Text provided:
———

Get the width / height of the video from H.264 NALU

Mr.Wang from Next Door picture Mr.Wang from Next Door · Aug 18, 2012 · Viewed 14.8k times · Source

I have gotten the SPS in NALU ( AVC Decoder Configuration Record ), and trying to parse the video width / height from it.

67 64 00 15 ac c8 60 20 09 6c 04 40 00 00 03 00 40 00 00 07 a3 c5 8b 67 80 

This is my code parse the SPS but gets the wrong values. pic_width_in_mbs_minus1 is 5, and pic_height_in_map_units_minus1 is 1. Actually the video is 512 X 288px

typedef struct _SequenceParameterSet
{
private:
    const unsigned char * m_pStart;
    unsigned short m_nLength;
    int m_nCurrentBit;

    unsigned int ReadBit()
    {
        ATLASSERT(m_nCurrentBit <= m_nLength * 8);
        int nIndex = m_nCurrentBit / 8;
        int nOffset = m_nCurrentBit % 8 + 1;

        m_nCurrentBit ++;
        return (m_pStart[nIndex] >> (8-nOffset)) & 0x01;
    }

    unsigned int ReadBits(int n)
    {
        int r = 0;
        int i;
        for (i = 0; i < n; i++)
        {
            r |= ( ReadBit() << ( n - i - 1 ) );
        }
        return r;
    }

    unsigned int ReadExponentialGolombCode()
    {
        int r = 0;
        int i = 0;

        while( (ReadBit() == 0) && (i < 32) )

———

Dataset:
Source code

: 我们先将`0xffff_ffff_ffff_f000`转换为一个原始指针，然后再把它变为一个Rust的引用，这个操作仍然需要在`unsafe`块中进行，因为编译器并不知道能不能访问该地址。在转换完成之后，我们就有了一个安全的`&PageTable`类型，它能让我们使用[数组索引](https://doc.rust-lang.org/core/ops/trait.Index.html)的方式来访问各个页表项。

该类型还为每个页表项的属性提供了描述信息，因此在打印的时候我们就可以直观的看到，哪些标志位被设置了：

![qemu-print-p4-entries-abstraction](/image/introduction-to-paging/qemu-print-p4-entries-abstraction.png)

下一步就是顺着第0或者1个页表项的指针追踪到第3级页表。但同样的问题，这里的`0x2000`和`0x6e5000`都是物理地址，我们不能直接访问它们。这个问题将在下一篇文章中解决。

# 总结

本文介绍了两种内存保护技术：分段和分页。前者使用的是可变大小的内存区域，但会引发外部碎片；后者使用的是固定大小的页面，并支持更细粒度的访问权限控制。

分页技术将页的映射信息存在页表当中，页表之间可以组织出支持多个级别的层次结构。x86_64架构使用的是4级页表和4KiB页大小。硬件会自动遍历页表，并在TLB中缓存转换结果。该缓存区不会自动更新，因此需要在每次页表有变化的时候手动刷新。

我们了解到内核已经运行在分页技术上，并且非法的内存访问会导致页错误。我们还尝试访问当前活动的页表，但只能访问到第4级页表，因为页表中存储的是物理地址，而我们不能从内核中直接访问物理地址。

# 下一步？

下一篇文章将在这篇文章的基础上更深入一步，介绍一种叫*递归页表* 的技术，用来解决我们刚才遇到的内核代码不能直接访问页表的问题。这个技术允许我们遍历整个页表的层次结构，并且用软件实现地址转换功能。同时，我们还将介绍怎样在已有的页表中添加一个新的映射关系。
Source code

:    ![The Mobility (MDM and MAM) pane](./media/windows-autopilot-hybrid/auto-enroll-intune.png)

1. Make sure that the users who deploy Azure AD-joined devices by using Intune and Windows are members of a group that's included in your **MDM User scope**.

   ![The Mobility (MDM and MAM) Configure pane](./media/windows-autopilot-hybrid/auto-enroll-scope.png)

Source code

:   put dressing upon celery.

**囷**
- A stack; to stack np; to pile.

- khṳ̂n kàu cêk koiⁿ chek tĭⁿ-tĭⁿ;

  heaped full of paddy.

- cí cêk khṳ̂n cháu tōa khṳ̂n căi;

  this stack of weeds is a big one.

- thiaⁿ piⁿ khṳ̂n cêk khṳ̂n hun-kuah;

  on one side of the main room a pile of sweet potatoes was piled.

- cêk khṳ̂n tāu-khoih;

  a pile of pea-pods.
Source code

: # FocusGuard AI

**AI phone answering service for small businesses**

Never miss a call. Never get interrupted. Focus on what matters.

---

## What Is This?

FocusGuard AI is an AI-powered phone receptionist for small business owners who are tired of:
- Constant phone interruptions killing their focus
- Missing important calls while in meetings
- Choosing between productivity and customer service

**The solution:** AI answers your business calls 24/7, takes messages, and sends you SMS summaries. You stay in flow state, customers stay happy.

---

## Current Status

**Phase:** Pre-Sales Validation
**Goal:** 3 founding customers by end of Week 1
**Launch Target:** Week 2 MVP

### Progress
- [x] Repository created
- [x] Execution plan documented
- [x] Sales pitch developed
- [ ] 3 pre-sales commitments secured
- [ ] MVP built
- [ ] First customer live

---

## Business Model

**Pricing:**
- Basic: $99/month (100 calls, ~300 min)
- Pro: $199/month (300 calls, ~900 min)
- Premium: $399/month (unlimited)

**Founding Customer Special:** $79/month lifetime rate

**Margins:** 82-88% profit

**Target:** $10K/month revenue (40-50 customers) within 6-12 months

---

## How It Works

———

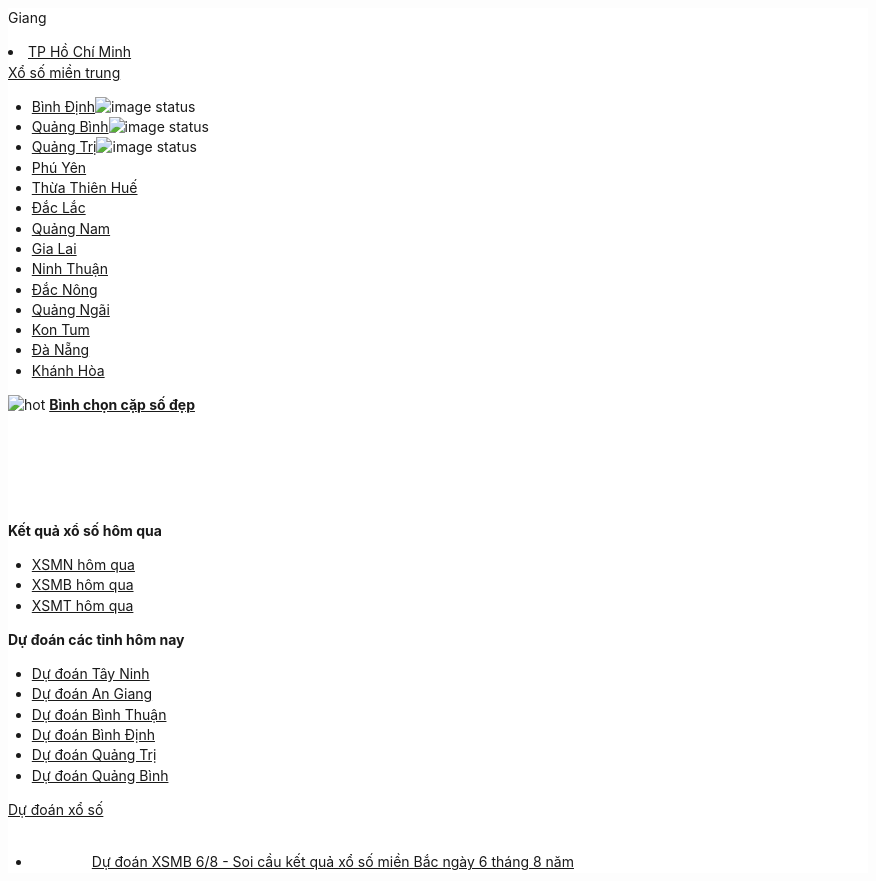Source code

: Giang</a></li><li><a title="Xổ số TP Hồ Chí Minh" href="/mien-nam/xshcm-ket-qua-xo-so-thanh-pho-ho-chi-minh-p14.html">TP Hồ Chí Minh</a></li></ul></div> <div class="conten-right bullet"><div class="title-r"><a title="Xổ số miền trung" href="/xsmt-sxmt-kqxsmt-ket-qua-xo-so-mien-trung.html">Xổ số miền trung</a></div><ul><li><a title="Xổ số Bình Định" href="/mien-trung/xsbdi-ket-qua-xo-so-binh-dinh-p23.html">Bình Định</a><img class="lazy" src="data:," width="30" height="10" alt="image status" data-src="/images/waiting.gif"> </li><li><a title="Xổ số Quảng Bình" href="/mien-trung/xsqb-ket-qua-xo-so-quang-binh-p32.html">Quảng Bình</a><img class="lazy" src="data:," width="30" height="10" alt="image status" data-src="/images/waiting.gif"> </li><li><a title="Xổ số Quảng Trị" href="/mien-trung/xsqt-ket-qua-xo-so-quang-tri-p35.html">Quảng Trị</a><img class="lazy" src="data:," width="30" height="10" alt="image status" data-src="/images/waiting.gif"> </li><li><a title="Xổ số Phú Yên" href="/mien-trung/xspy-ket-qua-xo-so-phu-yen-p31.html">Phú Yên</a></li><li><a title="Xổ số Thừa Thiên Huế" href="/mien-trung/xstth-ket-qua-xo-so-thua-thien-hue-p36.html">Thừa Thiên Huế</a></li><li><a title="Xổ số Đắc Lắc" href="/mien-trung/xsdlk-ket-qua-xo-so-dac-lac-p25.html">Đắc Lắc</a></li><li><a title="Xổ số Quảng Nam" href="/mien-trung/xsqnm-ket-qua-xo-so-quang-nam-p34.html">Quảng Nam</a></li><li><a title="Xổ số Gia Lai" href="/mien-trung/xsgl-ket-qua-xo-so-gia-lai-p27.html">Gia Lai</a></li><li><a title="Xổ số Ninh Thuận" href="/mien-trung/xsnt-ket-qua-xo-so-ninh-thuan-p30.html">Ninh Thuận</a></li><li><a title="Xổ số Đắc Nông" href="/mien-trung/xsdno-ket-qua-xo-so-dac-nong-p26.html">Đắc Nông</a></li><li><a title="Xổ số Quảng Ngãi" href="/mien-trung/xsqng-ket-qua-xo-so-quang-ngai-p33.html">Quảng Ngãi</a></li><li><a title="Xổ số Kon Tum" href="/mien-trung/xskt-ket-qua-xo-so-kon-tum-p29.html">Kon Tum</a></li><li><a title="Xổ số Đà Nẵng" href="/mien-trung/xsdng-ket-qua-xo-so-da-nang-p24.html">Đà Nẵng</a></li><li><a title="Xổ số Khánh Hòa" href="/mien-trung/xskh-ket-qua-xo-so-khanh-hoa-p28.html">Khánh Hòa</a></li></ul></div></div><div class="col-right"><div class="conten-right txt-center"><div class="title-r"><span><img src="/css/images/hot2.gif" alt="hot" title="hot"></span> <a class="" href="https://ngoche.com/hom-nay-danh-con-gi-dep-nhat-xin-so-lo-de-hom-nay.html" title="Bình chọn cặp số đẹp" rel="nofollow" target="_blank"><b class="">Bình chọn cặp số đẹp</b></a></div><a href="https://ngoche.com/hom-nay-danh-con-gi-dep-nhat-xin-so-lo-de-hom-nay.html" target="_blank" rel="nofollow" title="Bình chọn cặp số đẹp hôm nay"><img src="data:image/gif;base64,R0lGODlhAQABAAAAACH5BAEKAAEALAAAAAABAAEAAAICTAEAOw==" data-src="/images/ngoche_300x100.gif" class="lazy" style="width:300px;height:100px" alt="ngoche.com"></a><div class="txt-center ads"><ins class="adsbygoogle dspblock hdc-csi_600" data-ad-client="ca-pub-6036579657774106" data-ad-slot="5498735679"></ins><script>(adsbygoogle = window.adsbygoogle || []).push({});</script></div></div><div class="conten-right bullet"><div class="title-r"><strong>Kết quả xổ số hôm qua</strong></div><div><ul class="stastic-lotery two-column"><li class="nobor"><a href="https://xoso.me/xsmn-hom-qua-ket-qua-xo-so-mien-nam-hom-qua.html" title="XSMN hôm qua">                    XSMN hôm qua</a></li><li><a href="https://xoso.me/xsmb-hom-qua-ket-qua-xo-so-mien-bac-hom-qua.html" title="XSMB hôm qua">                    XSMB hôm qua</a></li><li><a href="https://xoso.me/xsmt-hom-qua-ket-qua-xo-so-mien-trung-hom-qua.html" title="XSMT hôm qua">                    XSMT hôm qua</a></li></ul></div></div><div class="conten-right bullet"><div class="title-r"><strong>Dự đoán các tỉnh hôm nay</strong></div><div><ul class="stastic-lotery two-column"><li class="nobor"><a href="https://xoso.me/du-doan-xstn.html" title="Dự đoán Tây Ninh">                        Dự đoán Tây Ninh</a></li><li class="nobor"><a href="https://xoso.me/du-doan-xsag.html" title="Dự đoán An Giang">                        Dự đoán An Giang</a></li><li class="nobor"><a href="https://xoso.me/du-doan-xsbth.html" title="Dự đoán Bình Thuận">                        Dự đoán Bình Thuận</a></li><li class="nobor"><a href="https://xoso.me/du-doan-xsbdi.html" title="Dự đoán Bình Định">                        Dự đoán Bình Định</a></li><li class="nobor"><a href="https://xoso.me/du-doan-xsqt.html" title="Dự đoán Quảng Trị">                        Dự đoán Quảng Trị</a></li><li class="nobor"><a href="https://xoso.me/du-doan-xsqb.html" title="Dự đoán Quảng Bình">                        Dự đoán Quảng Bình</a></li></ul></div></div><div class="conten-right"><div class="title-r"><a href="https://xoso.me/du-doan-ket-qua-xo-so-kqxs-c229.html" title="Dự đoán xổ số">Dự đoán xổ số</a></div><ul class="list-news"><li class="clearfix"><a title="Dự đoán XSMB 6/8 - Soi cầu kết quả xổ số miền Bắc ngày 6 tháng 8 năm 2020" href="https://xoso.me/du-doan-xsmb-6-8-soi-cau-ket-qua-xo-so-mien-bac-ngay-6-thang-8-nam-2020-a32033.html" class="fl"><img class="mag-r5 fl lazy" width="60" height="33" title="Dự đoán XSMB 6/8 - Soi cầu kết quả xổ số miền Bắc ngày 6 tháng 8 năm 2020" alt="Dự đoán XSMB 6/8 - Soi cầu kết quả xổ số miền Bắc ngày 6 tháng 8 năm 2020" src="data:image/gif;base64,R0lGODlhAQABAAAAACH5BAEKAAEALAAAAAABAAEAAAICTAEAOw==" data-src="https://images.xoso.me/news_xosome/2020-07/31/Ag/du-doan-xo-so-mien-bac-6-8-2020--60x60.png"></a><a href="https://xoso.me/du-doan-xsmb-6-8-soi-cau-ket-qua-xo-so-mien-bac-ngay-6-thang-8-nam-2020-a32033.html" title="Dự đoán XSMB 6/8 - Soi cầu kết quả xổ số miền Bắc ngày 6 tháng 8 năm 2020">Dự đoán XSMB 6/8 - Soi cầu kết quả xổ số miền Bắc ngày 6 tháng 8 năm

———

Tasks to complete:
A. Answer these questions about the H.264 width and height text:
(i) On what date was the question posted?
(ii) What values does the poster's code return for pic_width_in_mbs_minus1 and pic_height_in_map_units_minus1?
(iii) What are the video's actual dimensions?
B. Reproduce the part of the H.264 width and height text between "m_nCurrentBit ++;" and "(i = 0; i < n; i++)", inclusive.

Task-by-task solutions:
A.
(i) Aug 18, 2012
(ii) 5 for pic_width_in_mbs_minus1 and 1 for pic_height_in_map_units_minus1
(iii) 512 X 288px

B.
m_nCurrentBit ++;
        return (m_pStart[nIndex] >> (8-nOffset)) & 0x01;
    }

    unsigned int ReadBits(int n)
    {
        int r = 0;
        int i;
        for (i = 0; i < n; i++)